For those of you who are not experts in delegation, before we go any further, let us define this key term for you:
Delegation is the assignment of authority to another person to carry out specific activities. It is the process of distributing and entrusting work to another person. Delegation is one of the core concepts of leadership
The term workaholic, was first coined in 1971 by a psychologist, Wayne Oates, who defined the term as a compulsion, or the uncontrollable need, to work incessantly. Since then, and with much study and research done, workaholics have been labeled to contain an assortment of common traits. They are people who struggle to not work, and feel compelled to work due to internal pressures they place upon themselves. They have constant thoughts about work even when not working. They work far beyond what is required or expected of them. Does any of this sound familiar to you?
It is important to note that a key difference exists between workaholics and those who truly enjoy working. Now you may be thinking of someone you work with as you read this article and are wondering, are they really a workaholic or do they actually love what they do? To understand which side of the coin they land on, the key difference between those two definitions is the underlying motivation for the behavior. Workaholics are driven by negative emotions, like anxiety and fear, whereas those who love their job are driven by joy and excitement.

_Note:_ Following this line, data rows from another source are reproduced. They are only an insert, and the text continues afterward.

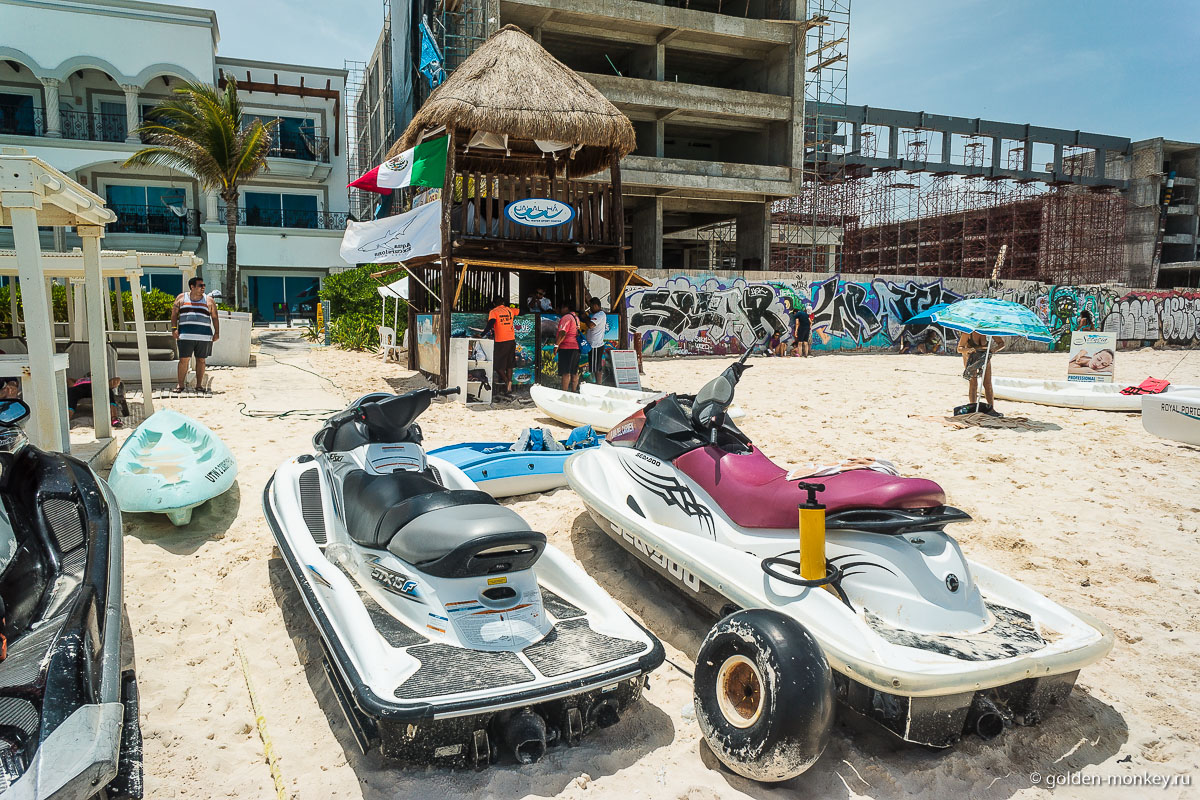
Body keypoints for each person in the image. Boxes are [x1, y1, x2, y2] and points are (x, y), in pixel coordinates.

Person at [171, 276, 219, 394]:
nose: (203, 288)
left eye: (204, 286)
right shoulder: (181, 298)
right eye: (200, 285)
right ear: (192, 287)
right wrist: (174, 329)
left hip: (204, 336)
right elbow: (174, 314)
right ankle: (180, 385)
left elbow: (215, 317)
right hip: (185, 336)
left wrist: (217, 332)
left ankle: (199, 385)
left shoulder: (209, 300)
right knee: (183, 360)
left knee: (201, 360)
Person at [957, 331, 1005, 415]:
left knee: (987, 384)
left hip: (984, 357)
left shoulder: (988, 331)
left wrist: (994, 350)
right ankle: (973, 409)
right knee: (973, 384)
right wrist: (968, 350)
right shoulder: (968, 332)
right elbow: (959, 349)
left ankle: (991, 410)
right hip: (971, 358)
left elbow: (1002, 344)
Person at [482, 295, 517, 397]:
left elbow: (491, 323)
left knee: (497, 365)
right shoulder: (510, 310)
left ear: (494, 304)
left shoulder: (494, 312)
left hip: (501, 341)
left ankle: (507, 382)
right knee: (509, 364)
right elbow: (522, 311)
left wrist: (482, 334)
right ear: (503, 303)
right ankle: (509, 382)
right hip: (511, 339)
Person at [555, 301, 581, 392]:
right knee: (574, 371)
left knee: (566, 372)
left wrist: (556, 345)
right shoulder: (575, 317)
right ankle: (574, 391)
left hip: (567, 347)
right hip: (576, 348)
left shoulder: (566, 317)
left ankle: (564, 392)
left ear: (566, 308)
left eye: (562, 308)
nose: (560, 310)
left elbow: (562, 332)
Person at [585, 297, 607, 382]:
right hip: (595, 344)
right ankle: (598, 384)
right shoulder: (599, 314)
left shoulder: (599, 315)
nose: (590, 308)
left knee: (596, 368)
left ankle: (598, 384)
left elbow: (591, 325)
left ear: (595, 305)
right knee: (595, 366)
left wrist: (585, 317)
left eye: (591, 306)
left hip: (595, 345)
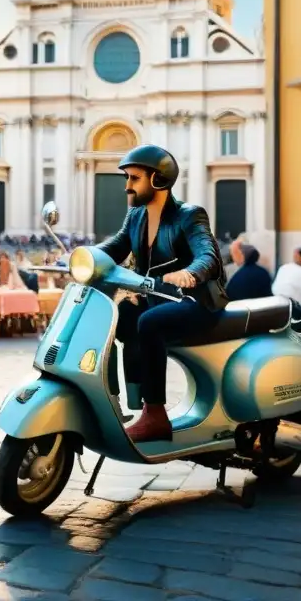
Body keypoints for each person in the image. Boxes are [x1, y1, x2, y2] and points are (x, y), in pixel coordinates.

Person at [97, 144, 227, 443]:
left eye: (134, 178)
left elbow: (208, 255)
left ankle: (155, 415)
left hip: (196, 301)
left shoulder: (189, 215)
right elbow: (114, 247)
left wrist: (190, 273)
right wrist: (80, 257)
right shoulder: (136, 216)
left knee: (149, 322)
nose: (128, 186)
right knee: (117, 316)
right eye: (127, 178)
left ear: (158, 179)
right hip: (158, 298)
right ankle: (121, 398)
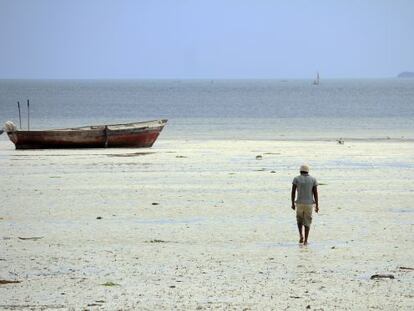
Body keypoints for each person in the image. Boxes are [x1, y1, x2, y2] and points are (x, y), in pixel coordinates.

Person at [291, 164, 319, 245]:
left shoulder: (296, 179)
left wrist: (292, 203)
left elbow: (293, 192)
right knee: (307, 221)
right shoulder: (313, 179)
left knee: (299, 220)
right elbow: (315, 193)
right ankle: (306, 240)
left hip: (299, 203)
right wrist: (317, 205)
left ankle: (300, 236)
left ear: (300, 171)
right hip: (309, 204)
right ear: (308, 171)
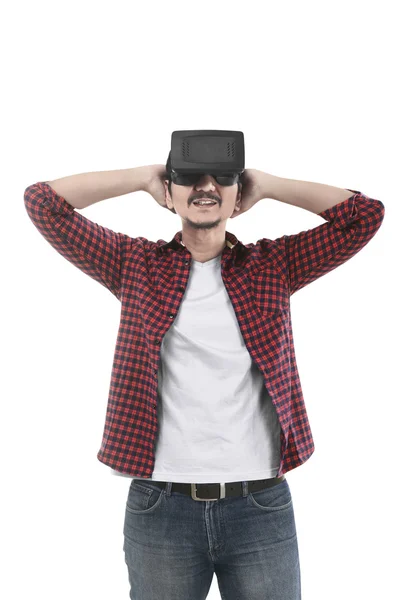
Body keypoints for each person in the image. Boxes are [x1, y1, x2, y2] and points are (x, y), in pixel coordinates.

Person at [23, 153, 385, 599]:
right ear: (170, 193)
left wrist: (269, 184)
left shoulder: (273, 265)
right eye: (190, 177)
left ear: (238, 195)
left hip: (259, 505)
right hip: (161, 506)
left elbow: (366, 216)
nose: (206, 187)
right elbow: (43, 203)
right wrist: (141, 178)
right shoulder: (134, 264)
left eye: (223, 178)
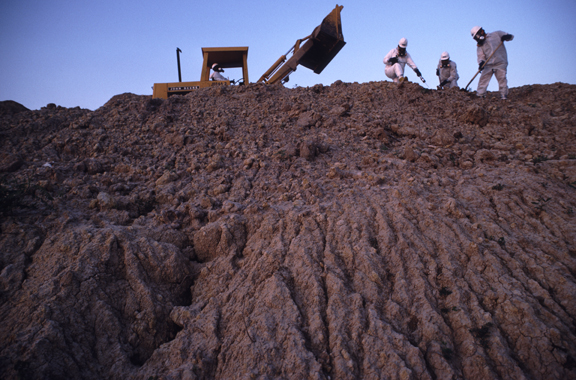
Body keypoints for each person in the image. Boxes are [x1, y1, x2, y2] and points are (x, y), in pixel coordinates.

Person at [470, 26, 514, 99]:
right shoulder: (480, 45)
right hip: (488, 65)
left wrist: (507, 37)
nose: (477, 38)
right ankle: (480, 95)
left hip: (500, 62)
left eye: (477, 36)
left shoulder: (496, 34)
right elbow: (480, 56)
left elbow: (511, 37)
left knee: (502, 79)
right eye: (475, 38)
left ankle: (504, 95)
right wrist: (481, 63)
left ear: (481, 31)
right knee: (483, 79)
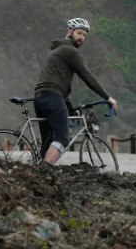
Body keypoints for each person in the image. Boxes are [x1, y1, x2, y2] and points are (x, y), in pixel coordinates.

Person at [33, 18, 118, 164]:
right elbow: (87, 77)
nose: (82, 38)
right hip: (52, 97)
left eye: (84, 35)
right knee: (62, 138)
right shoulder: (70, 51)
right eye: (79, 33)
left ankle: (36, 175)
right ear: (69, 31)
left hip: (40, 98)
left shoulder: (56, 50)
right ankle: (43, 171)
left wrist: (71, 108)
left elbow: (60, 84)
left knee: (47, 142)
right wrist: (107, 97)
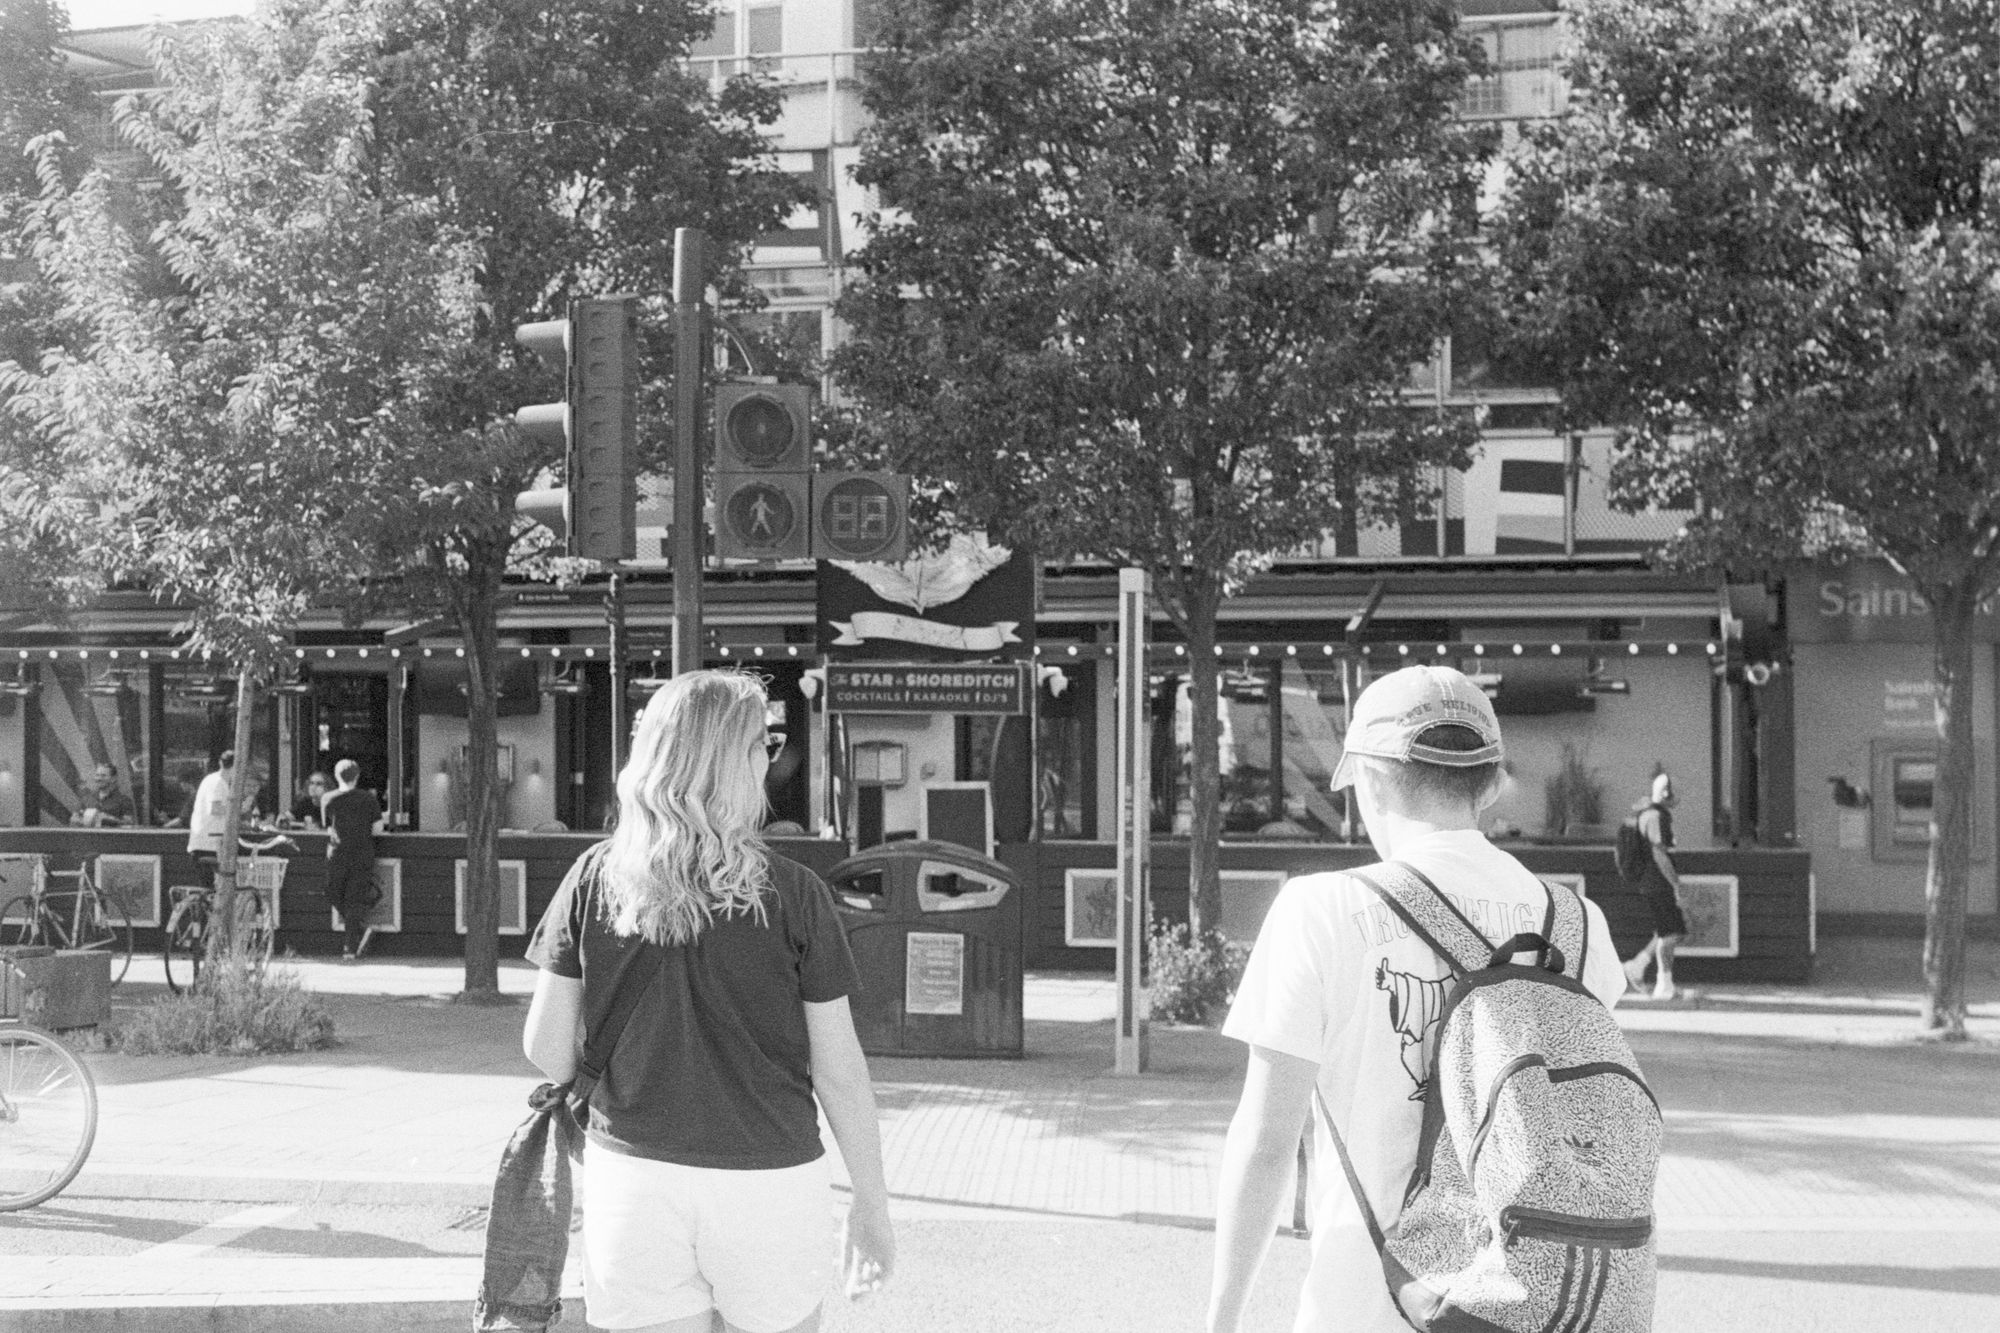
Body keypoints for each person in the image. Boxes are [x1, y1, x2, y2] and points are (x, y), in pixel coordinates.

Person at [1207, 665, 1626, 1333]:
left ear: (1368, 780)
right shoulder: (1577, 926)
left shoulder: (1319, 911)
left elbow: (1266, 1142)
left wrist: (1221, 1321)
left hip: (1365, 1307)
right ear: (1490, 783)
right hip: (1530, 1310)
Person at [522, 669, 894, 1333]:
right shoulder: (796, 893)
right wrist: (870, 1201)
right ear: (729, 760)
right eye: (762, 744)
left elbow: (545, 1048)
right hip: (769, 1179)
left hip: (635, 1175)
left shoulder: (594, 879)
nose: (769, 759)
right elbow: (840, 1068)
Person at [1621, 770, 1686, 1001]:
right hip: (1658, 882)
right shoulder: (1656, 817)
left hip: (1651, 882)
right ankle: (1664, 986)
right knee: (1672, 933)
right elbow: (1659, 853)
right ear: (1666, 793)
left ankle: (1637, 967)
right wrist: (1676, 883)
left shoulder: (1649, 813)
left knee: (1665, 930)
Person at [322, 759, 384, 961]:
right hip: (362, 853)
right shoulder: (368, 799)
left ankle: (351, 946)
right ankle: (351, 946)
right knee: (354, 900)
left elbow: (329, 828)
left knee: (332, 892)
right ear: (357, 776)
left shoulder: (328, 799)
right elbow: (377, 829)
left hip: (337, 853)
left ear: (336, 776)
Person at [185, 751, 236, 884]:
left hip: (207, 844)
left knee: (212, 891)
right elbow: (216, 809)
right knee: (214, 890)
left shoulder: (213, 780)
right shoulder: (218, 783)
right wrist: (239, 810)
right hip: (208, 846)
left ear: (220, 763)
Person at [70, 762, 133, 828]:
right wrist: (80, 820)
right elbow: (73, 820)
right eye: (97, 775)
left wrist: (108, 819)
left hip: (111, 837)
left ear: (113, 779)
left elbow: (128, 824)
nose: (99, 778)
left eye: (103, 775)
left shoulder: (124, 800)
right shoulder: (87, 798)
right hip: (89, 837)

Unfortunately for many of us accountants, we fall into the real world and clinical definition of workaholics far too often. We are caught up in the cycle of deadline after deadline, always afraid to let someone down out of our own insecurities of letting people down or not getting the job done, even if the expectation we set for ourselves, or perceive others have set for us, are unrealistic. Alas, the high rate of workaholics in the profession is one of the aspects that drives millennials and younger generations away from being excited about becoming accountants. For those of us in this millennial generation, we have seen too many people we’ve worked with putting in long hours without reward, and we don’t want to have the same fate. It’s not all hopeless though. Let’s turn to the positives and review what can be done to change this cycle as we move into the new world if we wish to not repeat the mistakes of the past, with our new favorite word, delegation.
Breaking the cycle
Letting go of the fixation to always be working starts with your intentional decision to change your mindset and behavior. Accepting your own self, and accepting the fact that you will be accepted at work and by your friends no matter how much or often you work, starts with how your treat yourself. Once you accept that you can and need to change your own perspective, you then need to decide what at work you can and should delegate away. This is the easy part, because everyone, no matter how much they work, should be able to think of at least 5 things they do now that they can delegate away. Once you have decided what will be delegated away to free up your time for more critical purposes, then it is on you to make that plan happen.
When you delegate work away you need to do more than just sending a text message of “do this” to someone else. Communication is necessary, so sending texts to send away tasks probably won’t work out for anyone. You will need to provide both clear instructions and guidance to the person you are delegating these tasks away too. The good news, however, is you can spend a little more time here doing some work to help you ease into letting go of more work.
Finally, the key to successfully delegating away tasks is to avoid the dreaded reverse delegation. This normally happens when the person delegating away the task feels an internal fear that if they don’t do that task they will not be valued by others. It does not usually actually relate to a rational belief about the ability of others to get the work done, it is an irrational belief that if they don’t do it, others will look down on them.
Will you be doomed to feeling stressed every day grinding away at yet another task, afraid to delegate the work away, or are you finally ready to change your behaviors? No better time has existed to make changes happen than today. As we deal with this time of disruption and adjust to the new normal on a daily basis, use this time of disruption to change your behaviors. Letting go of stress and work can provide you new freedom to do more of the things you truly love.